The move drew condemnation from French fishermen and the French government, which declared Jersey's new rules "null and void." This week, dozens of French shellfish trawlers mobilized to Jersey's main harbor, where they occupied the entrance and the waters just outside in an act of protest. Romain Davodet, a fisherman from Normandy, told Le Parisien that he estimated that at least 70 boats came from France - along with three boats from Jersey, who crossed lines of nationality to join the protest. 

Jersey's government and language are English, but its power supply is largely French, and Paris threatened to cut off the island's electricity in retaliation for the new fishing rules. This angered 10 Downing Street, which issued a statement calling the French threat "clearly unacceptable and disproportionate." In a show of force, the government of Prime Minister Boris Johnson dispatched the gray-hull patrol vessels HMS Tamar and HMS Severn to Jersey. From the French side, the Marine Nationale sent the small, white-hull patrol boats Athos and Themis

The Minister of Jersey, John le Fondré, met with representatives of the fishermen on Thursday in an attempt to de-escalate, and he proposed setting up a forum for discussion between the local government and French fishing interests. After the conference, the flotilla dispersed and the naval vessels returned to their previous missions. "The tension is at its height, but violent action is not on the agenda," one protest participant told Ouest France.
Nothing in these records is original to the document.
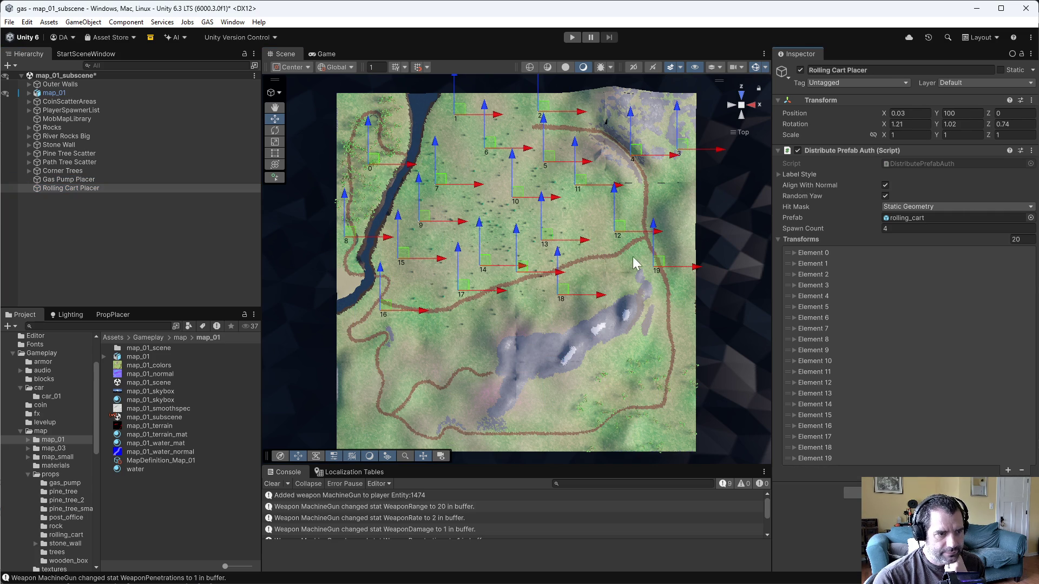
Add cart point 20 and drag it down the map's east edge
click(1007, 474)
drag(657, 264, 663, 325)
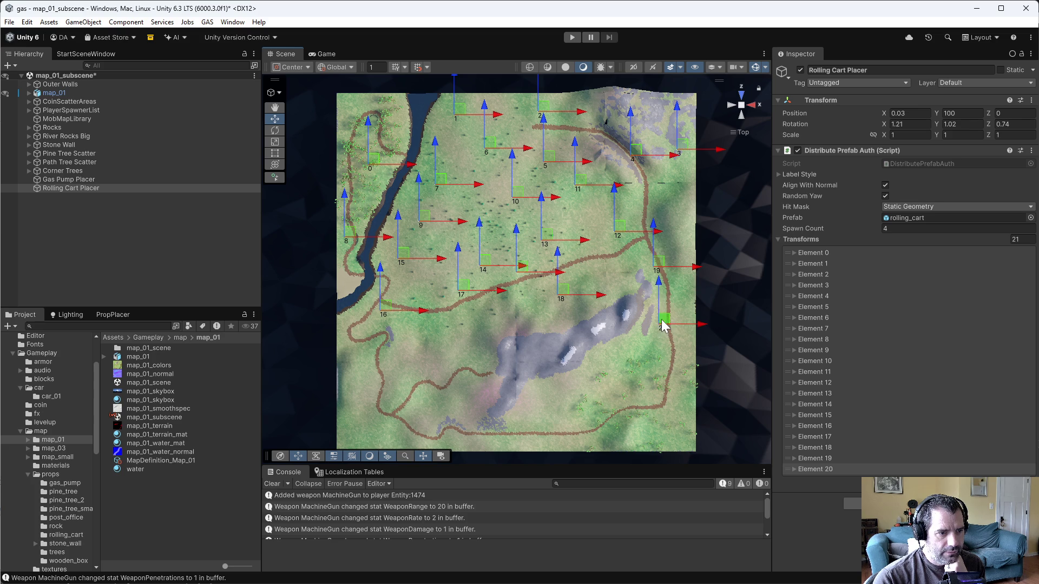
click(56, 178)
click(63, 189)
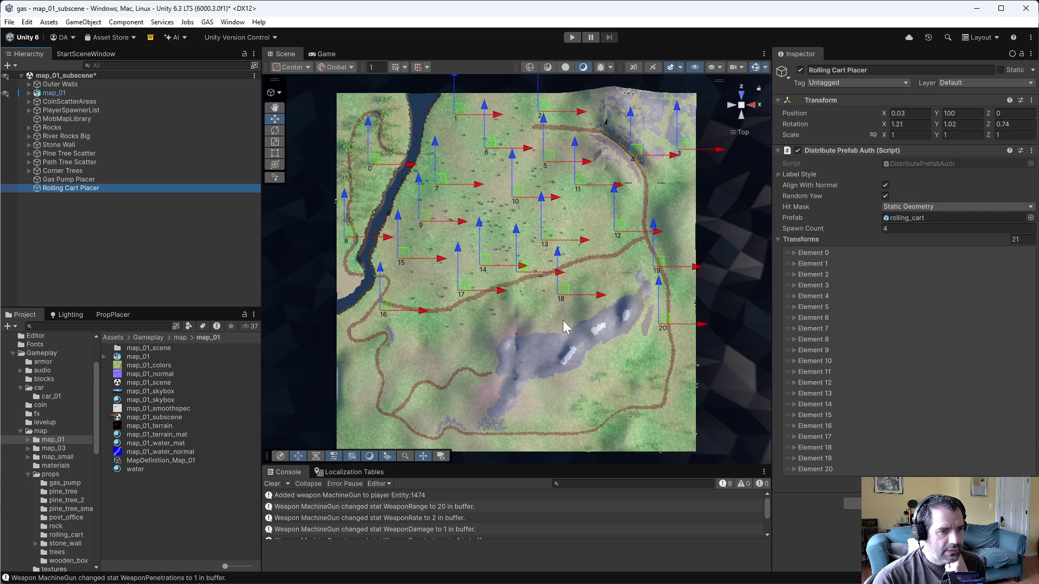
drag(661, 325, 662, 325)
Under the terms of Britain's hard-won Brexit agreement with the EU, European fishermen will retain access to Britain's waters until mid-2026, with a gradually diminishing share of the catch. The agreement contains penalties for the UK - including retaliatory tariffs and a rollback of other segments of the Brexit agreement - if it should restrict access for EU fishermen. The French government and the EU have made clear that they view Jersey's local licensing scheme as a violation of the Brexit deal. 

"In the [Brexit] agreement, there are retaliatory measures, and we are ready to use them," said French maritime minister Annie Girardin in a speech on Tuesday.